▸ **What is required**
Print exactly and only the lines that run from the one containing "size datafilehost link" through the end of the material, please, omitting pictures.

▸ **Records for this exercise**

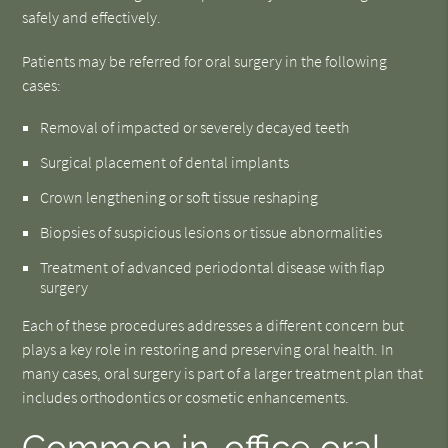
safely and effectively.
Patients may be referred for oral surgery in the following
cases:
Removal of impacted or severely decayed teeth
Surgical placement of dental implants
Crown lengthening or soft tissue reshaping
Biopsies of suspicious lesions or tissue abnormalities
Treatment of advanced periodontal disease with flap
surgery
Each of these procedures addresses a different concern but
plays a key role in restoring and preserving oral health. In
many cases, oral surgery is part of a larger treatment plan that
includes orthodontics or cosmetic enhancements.
Common in-office oral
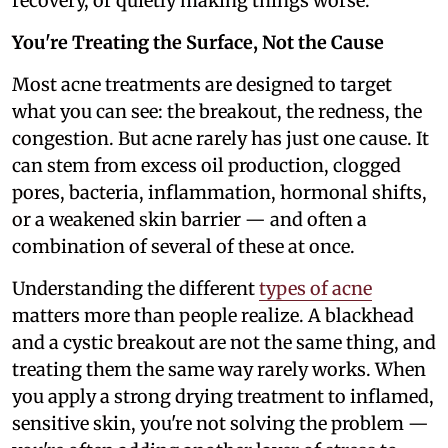
recovery, or quietly making things worse.
You're Treating the Surface, Not the Cause
Most acne treatments are designed to target
what you can see: the breakout, the redness, the
congestion. But acne rarely has just one cause. It
can stem from excess oil production, clogged
pores, bacteria, inflammation, hormonal shifts,
or a weakened skin barrier — and often a
combination of several of these at once.
Understanding the different
types of acne
matters more than people realize. A blackhead
and a cystic breakout are not the same thing, and
treating them the same way rarely works. When
you apply a strong drying treatment to inflamed,
sensitive skin, you're not solving the problem —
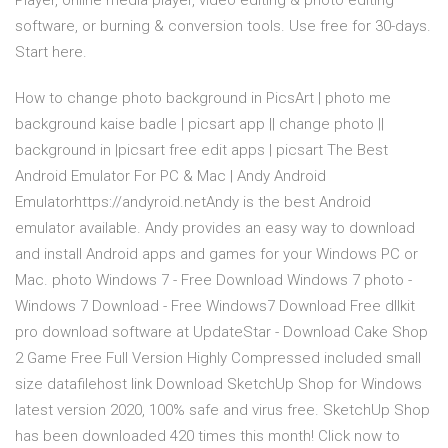
Player, online media player, video editing & photo editing
software, or burning & conversion tools. Use free for 30-days.
Start here.
How to change photo background in PicsArt | photo me
background kaise badle | picsart app || change photo ||
background in |picsart free edit apps | picsart The Best
Android Emulator For PC & Mac | Andy Android
Emulatorhttps://andyroid.netAndy is the best Android
emulator available. Andy provides an easy way to download
and install Android apps and games for your Windows PC or
Mac. photo Windows 7 - Free Download Windows 7 photo -
Windows 7 Download - Free Windows7 Download Free dllkit
pro download software at UpdateStar - Download Cake Shop
2 Game Free Full Version Highly Compressed included small
size datafilehost link Download SketchUp Shop for Windows
latest version 2020, 100% safe and virus free. SketchUp Shop
has been downloaded 420 times this month! Click now to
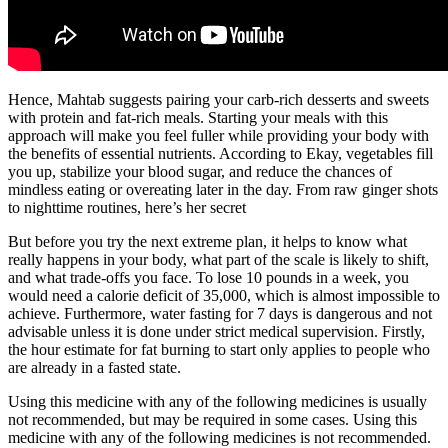
Hence, Mahtab suggests pairing your carb-rich desserts and sweets
with protein and fat-rich meals. Starting your meals with this
approach will make you feel fuller while providing your body with
the benefits of essential nutrients. According to Ekay, vegetables fill
you up, stabilize your blood sugar, and reduce the chances of
mindless eating or overeating later in the day. From raw ginger shots
to nighttime routines, here’s her secret
But before you try the next extreme plan, it helps to know what
really happens in your body, what part of the scale is likely to shift,
and what trade-offs you face. To lose 10 pounds in a week, you
would need a calorie deficit of 35,000, which is almost impossible to
achieve. Furthermore, water fasting for 7 days is dangerous and not
advisable unless it is done under strict medical supervision. Firstly,
the hour estimate for fat burning to start only applies to people who
are already in a fasted state.
Using this medicine with any of the following medicines is usually
not recommended, but may be required in some cases. Using this
medicine with any of the following medicines is not recommended.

▸ **Exercise response**
size datafilehost link Download SketchUp Shop for Windows
latest version 2020, 100% safe and virus free. SketchUp Shop
has been downloaded 420 times this month! Click now to
Hence, Mahtab suggests pairing your carb-rich desserts and sweets
with protein and fat-rich meals. Starting your meals with this
approach will make you feel fuller while providing your body with
the benefits of essential nutrients. According to Ekay, vegetables fill
you up, stabilize your blood sugar, and reduce the chances of
mindless eating or overeating later in the day. From raw ginger shots
to nighttime routines, here’s her secret
But before you try the next extreme plan, it helps to know what
really happens in your body, what part of the scale is likely to shift,
and what trade-offs you face. To lose 10 pounds in a week, you
would need a calorie deficit of 35,000, which is almost impossible to
achieve. Furthermore, water fasting for 7 days is dangerous and not
advisable unless it is done under strict medical supervision. Firstly,
the hour estimate for fat burning to start only applies to people who
are already in a fasted state.
Using this medicine with any of the following medicines is usually
not recommended, but may be required in some cases. Using this
medicine with any of the following medicines is not recommended.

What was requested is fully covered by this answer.